▶ _WHAT YOU SHOULD DO_
Only the text is wanted; write out each record below exactly and exclude all pictures.

▶ _STUDY MATERIAL_
::::::
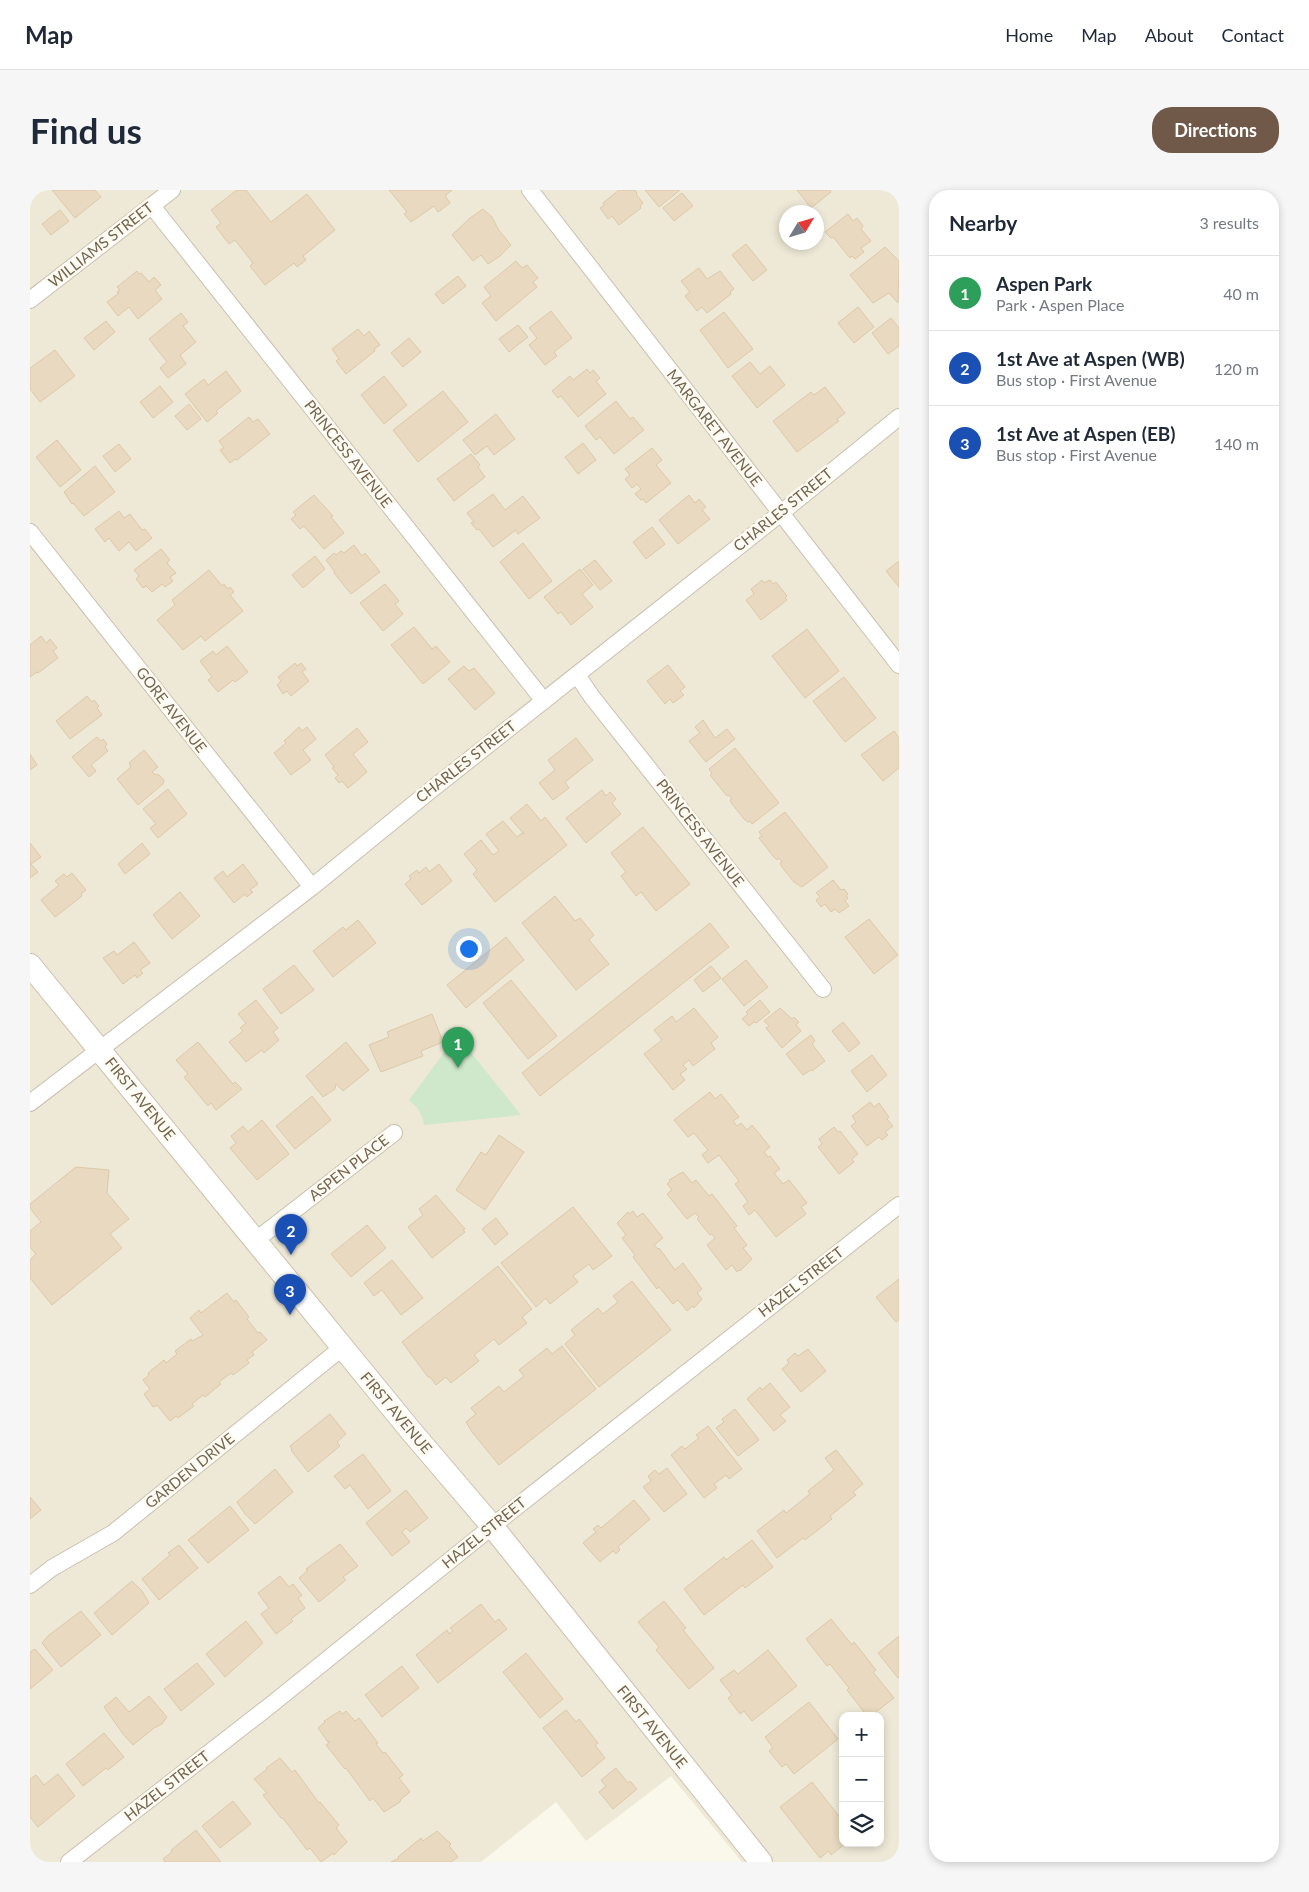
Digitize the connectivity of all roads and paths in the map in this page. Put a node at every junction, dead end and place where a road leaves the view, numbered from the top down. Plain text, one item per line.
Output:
1 (530, 190) edge
2 (170, 191) edge
3 (152, 206) junction
4 (30, 300) edge
5 (899, 417) edge
6 (781, 513) junction
7 (30, 532) edge
8 (899, 665) edge
9 (577, 675) junction
10 (544, 701) junction
11 (312, 888) junction
12 (30, 965) edge
13 (823, 989) dead end
14 (99, 1049) junction
15 (30, 1103) edge
16 (394, 1133) dead end
17 (899, 1205) edge
18 (256, 1240) junction
19 (343, 1347) junction
20 (492, 1526) junction
21 (30, 1585) edge
22 (69, 1862) edge
23 (761, 1862) edge

1 - 6 street, MARGARET AVENUE
2 - 3 street, WILLIAMS STREET
3 - 4 street, WILLIAMS STREET
3 - 10 street, PRINCESS AVENUE
5 - 6 street, CHARLES STREET
6 - 8 street, MARGARET AVENUE
6 - 9 street, CHARLES STREET
7 - 11 street, GORE AVENUE
9 - 10 street, CHARLES STREET
9 - 13 street, PRINCESS AVENUE
10 - 11 street, CHARLES STREET
11 - 14 street, CHARLES STREET
12 - 14 street, FIRST AVENUE
14 - 15 street, CHARLES STREET
14 - 18 street, FIRST AVENUE
16 - 18 street, ASPEN PLACE
17 - 20 street, HAZEL STREET
18 - 19 street, FIRST AVENUE
19 - 20 street, FIRST AVENUE
19 - 21 street, GARDEN DRIVE
20 - 22 street, HAZEL STREET
20 - 23 street, FIRST AVENUE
::::::
▶ _EXPECTED ANSWER_
Digitize the connectivity of all roads and paths in the map in this page. Put a node at every junction, dead end and place where a road leaves the view, numbered from the top down. Plain text, one item per line.
Output:
1 (530, 190) edge
2 (170, 191) edge
3 (152, 206) junction
4 (30, 300) edge
5 (899, 417) edge
6 (781, 513) junction
7 (30, 532) edge
8 (899, 665) edge
9 (577, 675) junction
10 (544, 701) junction
11 (312, 888) junction
12 (30, 965) edge
13 (823, 989) dead end
14 (99, 1049) junction
15 (30, 1103) edge
16 (394, 1133) dead end
17 (899, 1205) edge
18 (256, 1240) junction
19 (343, 1347) junction
20 (492, 1526) junction
21 (30, 1585) edge
22 (69, 1862) edge
23 (761, 1862) edge

1 - 6 street, MARGARET AVENUE
2 - 3 street, WILLIAMS STREET
3 - 4 street, WILLIAMS STREET
3 - 10 street, PRINCESS AVENUE
5 - 6 street, CHARLES STREET
6 - 8 street, MARGARET AVENUE
6 - 9 street, CHARLES STREET
7 - 11 street, GORE AVENUE
9 - 10 street, CHARLES STREET
9 - 13 street, PRINCESS AVENUE
10 - 11 street, CHARLES STREET
11 - 14 street, CHARLES STREET
12 - 14 street, FIRST AVENUE
14 - 15 street, CHARLES STREET
14 - 18 street, FIRST AVENUE
16 - 18 street, ASPEN PLACE
17 - 20 street, HAZEL STREET
18 - 19 street, FIRST AVENUE
19 - 20 street, FIRST AVENUE
19 - 21 street, GARDEN DRIVE
20 - 22 street, HAZEL STREET
20 - 23 street, FIRST AVENUE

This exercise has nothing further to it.